===== Extracted data

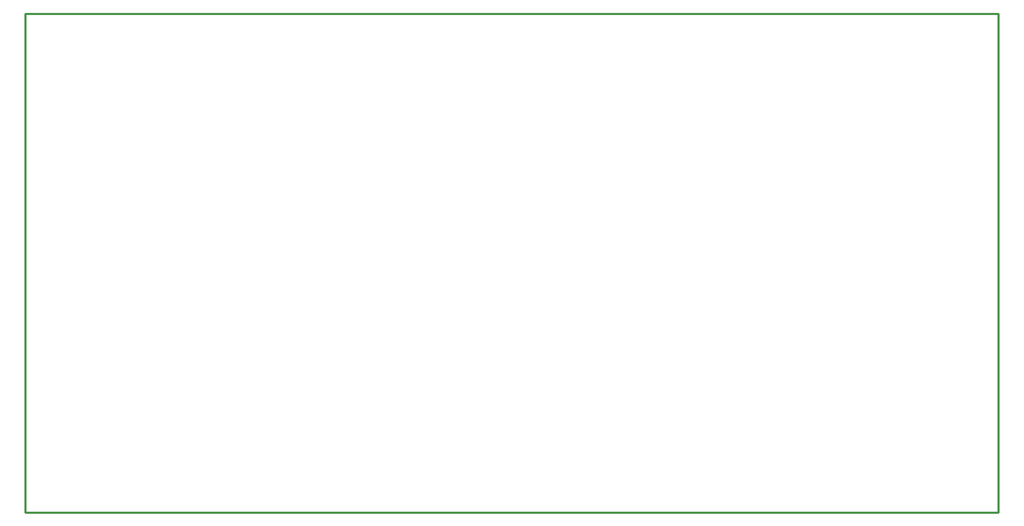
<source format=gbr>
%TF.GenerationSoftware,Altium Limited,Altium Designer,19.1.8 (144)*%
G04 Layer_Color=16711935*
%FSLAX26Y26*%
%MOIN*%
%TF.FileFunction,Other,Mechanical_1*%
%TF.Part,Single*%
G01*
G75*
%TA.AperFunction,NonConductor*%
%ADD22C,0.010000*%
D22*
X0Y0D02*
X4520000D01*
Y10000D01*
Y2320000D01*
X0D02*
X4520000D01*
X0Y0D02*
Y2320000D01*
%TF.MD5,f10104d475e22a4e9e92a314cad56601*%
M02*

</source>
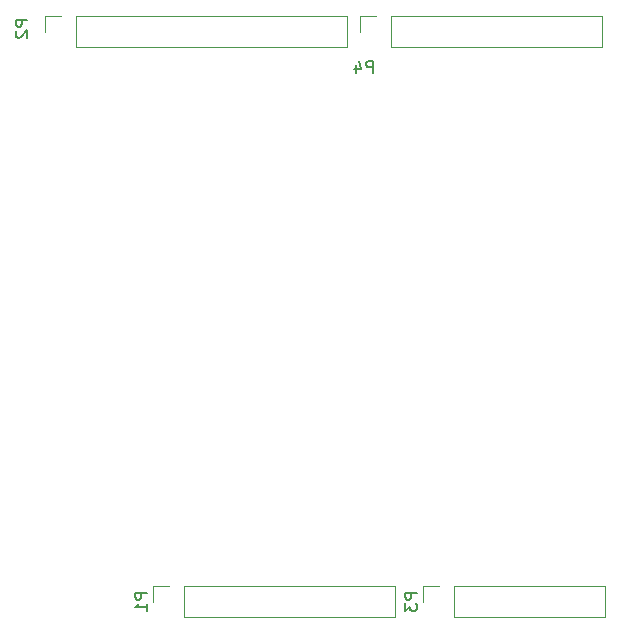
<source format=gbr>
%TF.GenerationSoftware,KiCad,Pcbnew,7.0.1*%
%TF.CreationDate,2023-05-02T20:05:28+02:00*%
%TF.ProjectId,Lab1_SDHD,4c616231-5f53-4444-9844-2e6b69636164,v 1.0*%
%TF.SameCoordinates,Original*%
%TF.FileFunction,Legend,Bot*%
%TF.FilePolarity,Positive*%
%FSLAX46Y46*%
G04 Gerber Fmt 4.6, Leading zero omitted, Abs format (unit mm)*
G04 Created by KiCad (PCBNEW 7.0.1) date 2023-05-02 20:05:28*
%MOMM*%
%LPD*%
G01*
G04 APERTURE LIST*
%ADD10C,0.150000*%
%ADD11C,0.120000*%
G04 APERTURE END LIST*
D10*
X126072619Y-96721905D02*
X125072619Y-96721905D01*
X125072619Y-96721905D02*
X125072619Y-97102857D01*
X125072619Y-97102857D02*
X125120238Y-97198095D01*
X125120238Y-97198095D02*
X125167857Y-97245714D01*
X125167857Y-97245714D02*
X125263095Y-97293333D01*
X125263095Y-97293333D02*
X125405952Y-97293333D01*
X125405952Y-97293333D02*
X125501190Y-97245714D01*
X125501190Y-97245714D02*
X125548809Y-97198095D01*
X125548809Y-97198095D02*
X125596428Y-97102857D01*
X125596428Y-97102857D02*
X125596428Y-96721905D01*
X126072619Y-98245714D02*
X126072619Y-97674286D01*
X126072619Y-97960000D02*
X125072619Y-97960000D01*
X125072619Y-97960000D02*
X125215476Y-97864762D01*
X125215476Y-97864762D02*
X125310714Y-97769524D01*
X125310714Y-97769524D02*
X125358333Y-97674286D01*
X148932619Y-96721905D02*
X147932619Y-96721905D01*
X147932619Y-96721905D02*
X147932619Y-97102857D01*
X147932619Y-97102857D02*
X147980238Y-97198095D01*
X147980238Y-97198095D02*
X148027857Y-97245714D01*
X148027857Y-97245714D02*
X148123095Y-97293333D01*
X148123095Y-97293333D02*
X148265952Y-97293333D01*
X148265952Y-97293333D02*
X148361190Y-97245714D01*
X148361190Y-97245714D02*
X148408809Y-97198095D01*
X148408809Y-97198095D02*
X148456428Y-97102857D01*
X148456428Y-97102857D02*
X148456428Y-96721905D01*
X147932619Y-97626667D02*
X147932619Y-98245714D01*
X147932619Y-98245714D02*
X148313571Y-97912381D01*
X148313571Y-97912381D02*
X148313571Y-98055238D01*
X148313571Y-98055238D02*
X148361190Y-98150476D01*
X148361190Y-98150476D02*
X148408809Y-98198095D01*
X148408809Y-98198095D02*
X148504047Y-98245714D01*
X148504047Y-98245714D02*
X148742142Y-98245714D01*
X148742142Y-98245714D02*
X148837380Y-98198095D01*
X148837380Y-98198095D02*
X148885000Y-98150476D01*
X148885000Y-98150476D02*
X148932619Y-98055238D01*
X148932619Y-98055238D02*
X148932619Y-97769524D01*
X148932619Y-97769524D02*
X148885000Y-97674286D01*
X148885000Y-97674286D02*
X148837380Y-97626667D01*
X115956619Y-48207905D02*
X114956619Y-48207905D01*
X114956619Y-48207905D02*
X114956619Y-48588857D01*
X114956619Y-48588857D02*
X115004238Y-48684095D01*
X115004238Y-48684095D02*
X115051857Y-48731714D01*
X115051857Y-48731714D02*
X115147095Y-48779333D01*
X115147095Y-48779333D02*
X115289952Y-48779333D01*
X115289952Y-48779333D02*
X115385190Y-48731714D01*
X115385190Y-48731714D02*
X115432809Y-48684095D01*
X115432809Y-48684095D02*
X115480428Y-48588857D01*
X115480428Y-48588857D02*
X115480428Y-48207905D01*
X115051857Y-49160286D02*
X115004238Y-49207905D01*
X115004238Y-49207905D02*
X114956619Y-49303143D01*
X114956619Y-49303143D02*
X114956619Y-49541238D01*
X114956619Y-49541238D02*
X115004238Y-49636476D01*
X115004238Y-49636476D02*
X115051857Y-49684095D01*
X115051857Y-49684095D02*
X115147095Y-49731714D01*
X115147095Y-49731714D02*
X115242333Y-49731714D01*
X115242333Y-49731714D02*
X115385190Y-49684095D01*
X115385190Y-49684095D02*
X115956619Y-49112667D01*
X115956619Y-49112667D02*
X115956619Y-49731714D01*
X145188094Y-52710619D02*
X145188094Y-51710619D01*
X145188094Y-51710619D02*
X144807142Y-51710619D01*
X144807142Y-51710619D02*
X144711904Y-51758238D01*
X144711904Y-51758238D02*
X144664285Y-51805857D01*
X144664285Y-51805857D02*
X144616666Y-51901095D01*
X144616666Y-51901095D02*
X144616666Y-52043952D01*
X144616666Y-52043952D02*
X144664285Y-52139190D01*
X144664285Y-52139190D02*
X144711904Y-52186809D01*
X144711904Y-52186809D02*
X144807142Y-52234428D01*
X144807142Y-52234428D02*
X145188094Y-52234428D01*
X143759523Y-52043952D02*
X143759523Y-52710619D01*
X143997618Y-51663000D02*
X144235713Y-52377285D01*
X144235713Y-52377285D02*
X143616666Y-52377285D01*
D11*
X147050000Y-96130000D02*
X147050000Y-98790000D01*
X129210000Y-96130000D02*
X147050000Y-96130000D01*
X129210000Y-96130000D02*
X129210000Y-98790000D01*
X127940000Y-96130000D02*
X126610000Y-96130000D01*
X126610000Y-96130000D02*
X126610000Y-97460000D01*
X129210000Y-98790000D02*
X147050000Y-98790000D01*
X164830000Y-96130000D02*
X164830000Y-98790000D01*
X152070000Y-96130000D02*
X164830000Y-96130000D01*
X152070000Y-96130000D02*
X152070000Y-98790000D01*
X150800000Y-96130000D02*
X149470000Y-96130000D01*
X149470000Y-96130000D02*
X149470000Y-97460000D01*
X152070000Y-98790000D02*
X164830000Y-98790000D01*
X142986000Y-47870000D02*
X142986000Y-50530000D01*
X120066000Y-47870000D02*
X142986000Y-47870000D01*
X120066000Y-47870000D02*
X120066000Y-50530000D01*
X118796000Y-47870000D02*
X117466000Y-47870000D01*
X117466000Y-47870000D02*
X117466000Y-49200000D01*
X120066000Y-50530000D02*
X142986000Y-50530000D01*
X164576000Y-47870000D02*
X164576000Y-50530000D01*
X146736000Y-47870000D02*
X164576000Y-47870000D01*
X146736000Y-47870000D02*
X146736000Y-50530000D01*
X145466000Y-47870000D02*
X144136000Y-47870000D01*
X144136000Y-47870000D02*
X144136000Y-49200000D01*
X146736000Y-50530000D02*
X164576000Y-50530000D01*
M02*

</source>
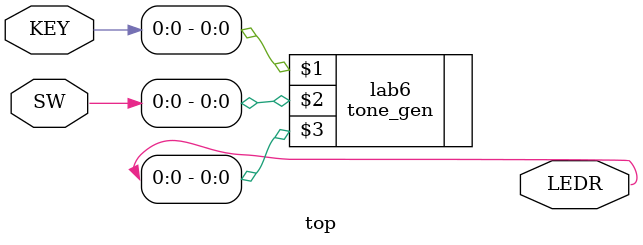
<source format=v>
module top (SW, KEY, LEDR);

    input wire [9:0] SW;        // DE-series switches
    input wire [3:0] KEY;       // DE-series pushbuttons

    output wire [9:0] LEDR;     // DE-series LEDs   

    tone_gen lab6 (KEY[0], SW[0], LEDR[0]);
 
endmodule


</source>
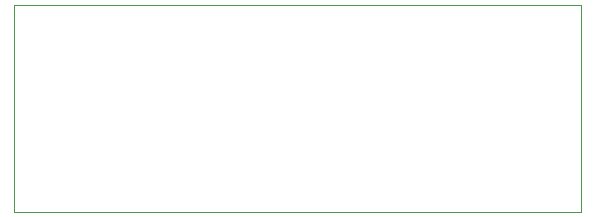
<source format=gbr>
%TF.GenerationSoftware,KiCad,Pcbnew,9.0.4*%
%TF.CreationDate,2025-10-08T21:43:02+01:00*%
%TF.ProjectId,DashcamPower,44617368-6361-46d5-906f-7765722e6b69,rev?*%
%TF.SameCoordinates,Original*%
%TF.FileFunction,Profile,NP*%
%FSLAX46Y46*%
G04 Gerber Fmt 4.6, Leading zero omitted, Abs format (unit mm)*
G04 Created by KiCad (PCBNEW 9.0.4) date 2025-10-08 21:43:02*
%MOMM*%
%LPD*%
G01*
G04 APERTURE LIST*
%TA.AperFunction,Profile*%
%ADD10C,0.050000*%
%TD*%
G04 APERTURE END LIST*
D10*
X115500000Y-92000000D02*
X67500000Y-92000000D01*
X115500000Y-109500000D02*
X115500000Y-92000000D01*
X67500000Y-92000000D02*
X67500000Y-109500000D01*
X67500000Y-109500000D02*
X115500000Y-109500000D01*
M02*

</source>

==========

Here the output must be the lines above from the line with "X125596428Y-96721905D01*" to the line with "X125310714Y-97769524D02*", both included, duplicated word for word and nothing else.

Answer below:
X125596428Y-96721905D01*
X126072619Y-98245714D02*
X126072619Y-97674286D01*
X126072619Y-97960000D02*
X125072619Y-97960000D01*
X125072619Y-97960000D02*
X125215476Y-97864762D01*
X125215476Y-97864762D02*
X125310714Y-97769524D01*
X125310714Y-97769524D02*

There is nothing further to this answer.